For nearly a week, Jess kept Splinter busy around the house. In the mornings he played with Hannah, and in the afternoons he and his mom went for walks, read books, and sketched together. Miriamu worked in the kitchen, as usual. Solomon, who had somehow managed to hang the car engine from the limb of a Red Hot Poker tree, tinkered with pistons and gaskets when he wasn’t tending the yard. After the trauma of the encounter with Giles Knox and the adventure on the treasure ship, life began to feel almost calm.
Jess received a large royalty check for her work on the first eight Kima the Monkey books. She was relieved to be able to pay Miriamu, Solomon, and Hannah. Day by day, the illustrations for her ninth book began to come together. With the familiar figure of Kima the Monkey dancing around the pages, Jess finally captured the personality of this installment’s star, the irritable and impatient impala.
Long, lyre-shaped black horns made the antelope a beautiful creature. Her seductive brown eyes had a delicate streak of white above and gentle tan shading below. Two white patches on her face—one beneath the nostrils and above the mouth, the other under her lower lip—gave Impala the look of a lovely, pouty queen. Jess had no trouble transforming the natural beauty and grace of the antelope into an appealing but exasperating character.
Splinter loved to read aloud lines from James Perrott’s rollicking text, and he enjoyed helping his mother plan the painting that would accompany the words. As long as Jess could remember, her son had dawdled at her side while she sketched and illustrated. In fact, Splint provided her with a strong dose of inspiration. She had never mentioned it to anyone, but the little monkey in her award-winning books shared many traits with a certain overactive, impish, and excitable boy.

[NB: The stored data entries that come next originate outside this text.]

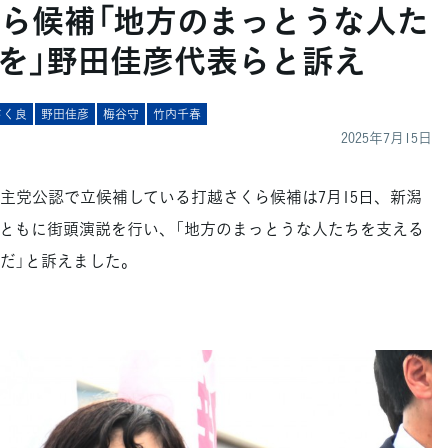
くら候補「地方のまっとうな人た
を」野田佳彦代表らと訴え
さく良
野田佳彦
梅谷守
竹内千春
2025年7月15日
党公認で立候補している打越さくら候補は7月15日、新潟
ともに街頭演説を行い、「地方のまっとうな人たちを支える
だ」と訴えました。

“Let me decide where to put Impala on the next page,” Splint begged one afternoon as he lounged, feet up on the table, in Jess’s studio. “I’ll remember what you told me about design and balance.”
“Okay,” she said. “I’ll close my eyes and listen while you read the words. Remember, on this page the monkey is doing most of the talking. Actually, he’s scolding Impala, so we want to put Kima in the dominant position on the page.”

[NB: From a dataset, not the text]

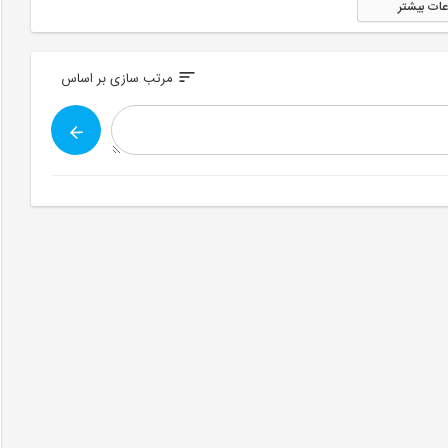
عات بیشتر
sort
مرتب سازی بر اساس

“Here’s what Kima says.” Splint cleared his throat and held up the page of manuscript.
“‘You fuss and gripe and irritate.
You scold and push and never wait.
And that is why, my dear Impala,
No one’s coming to your birthday gala.’
Kima finished and sat down.
He watched Impala start to frown.
But then that frown turned into tears—
A thing no one had seen in years!”
“Poor Impala,” Jess said. “She’s crying. Maybe Kima shouldn’t have been quite so blunt with her.”
“You’re wrong, Mom. All the animals were talking about Impala behind her back, saying how grumpy and irritable she always acted. And none of them were planning to go to her birthday party. Kima did the right thing to just go right up to Impala and tell her the truth. People ought to tell the truth. You’ve always said that, Mom.”